The Seed Packets are available from Writers’ Greenhouse and cover a whole range of topics and areas for development. They have a simple but professional design and are easy to use. I reckon I’ll be grabbing a few more before this novel’s done.

Diary entry: a rainy Monday morning

The bus is late and the heavens, not content with soaking us for the last three days, have yet more rain to offer. I don’t usually work Mondays but I have non-negotiable training today and a trip to Birmingham awaits. When it turns up, the damp bodies and gloomy atmosphere make the crowding seem worse. I head upstairs, inadvertently step on someone’s foot (he apologises, as do I) and stand staring at a man who reluctantly moves his bag from the seat so I can sit down.

I left them behind at home, safe and dry in the warmth and light. As we pull away I am engulfed by a feeling of longing for them both. I wonder how mad he would think I was if I called him up, 10 minutes after I left the house, to tell him I missed them?

I walk fast to the railway station, marvelling at the number of women who thought it was sensible to wear ballet pumps or canvas shoes this morning. A generation with trench foot. Or perhaps they have webbed feet and don’t notice.

The train is blessedly not crowded. We scatter, one person per table, per duo of seats, and enjoy a feeling of relief that we’ve made it on time and can now relax for 90 minutes. But our reveries are interrupted by tinny music from a phone, no earphones. I look up, British to the core, glare my annoyance and go back to my reading. I look up again, a woman is also looking. She gets up and walks down the carriage.

She starts politely: “is that your phone ringing?”

“It’s music,” he says.

“Do you have headphones?” She continues.

“Why?”

“Well, it’s annoying.”

“What?” She suddenly looks very alone standing there and I am conscious that she is wearing a headscarf. For some reason I get nervous that something is about to kick off. I rise above my usual timidity and pop my head up.
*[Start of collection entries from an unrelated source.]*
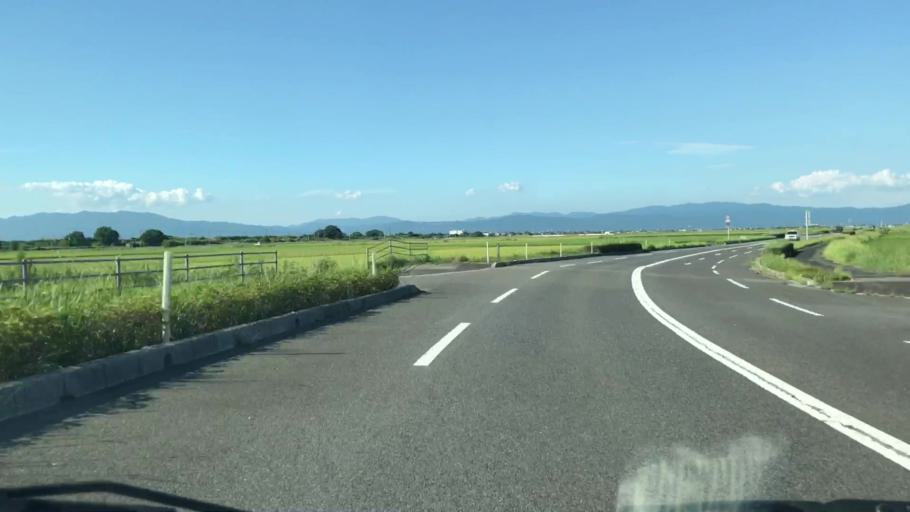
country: JP
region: Saga Prefecture
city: Okawa
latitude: 33.1612
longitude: 130.2900
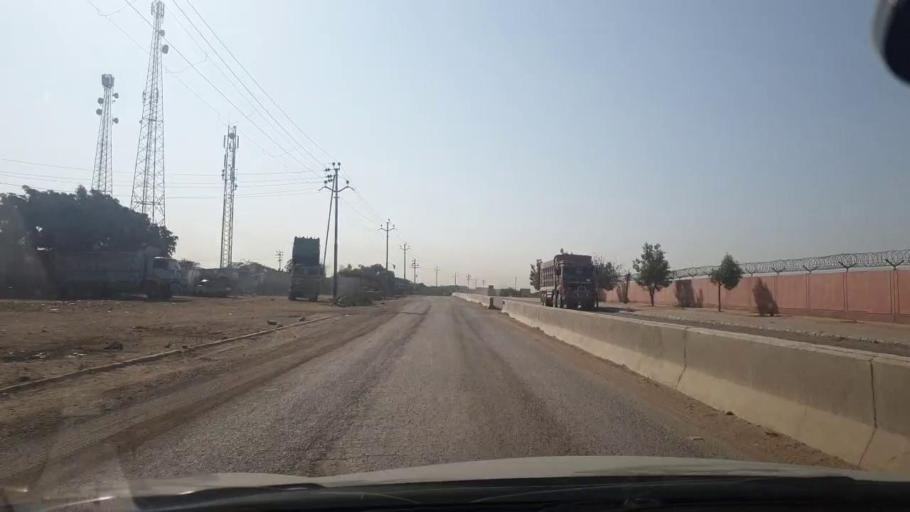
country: PK
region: Sindh
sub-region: Karachi District
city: Karachi
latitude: 25.0794
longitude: 67.0134
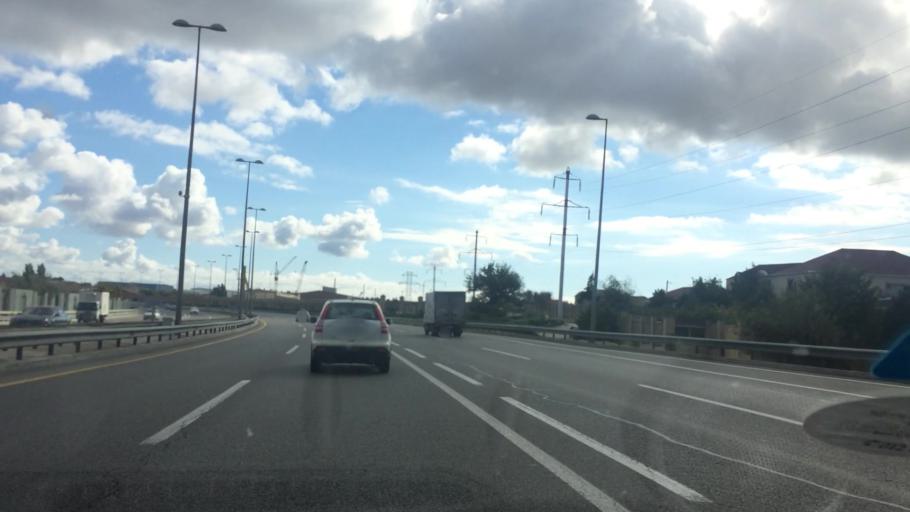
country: AZ
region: Baki
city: Ramana
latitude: 40.4388
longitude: 49.9747
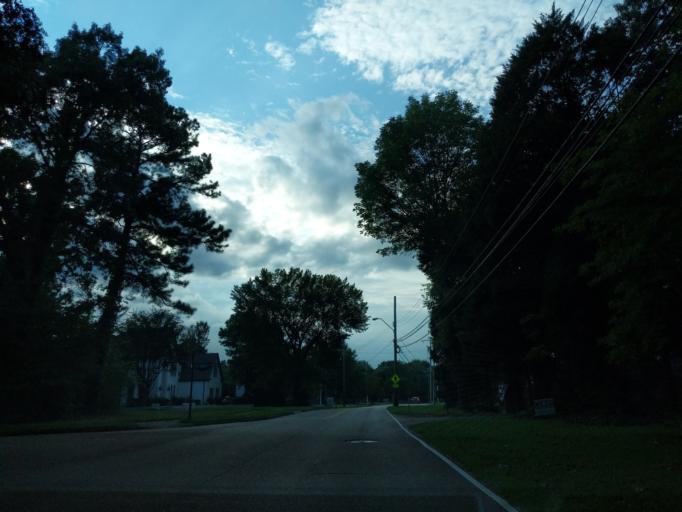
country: US
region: Tennessee
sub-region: Shelby County
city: Germantown
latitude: 35.0638
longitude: -89.7659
“It is a distraction,” I say.

“Oh right,” he replies and turns the phone off. She sits down and I turn to smile at her and offer my thanks.

The view from the window does nothing to alleviate my feelings of separation from my girl. We pass a farm with a large flock of geese, grazing on the lawn. She’d love to see them. A woman leads a horse out to a paddock and birds fly overhead, forming a net rippling across the clouds.

 

Writing advice often mentions keeping a diary. This will be an occasional entry on this blog.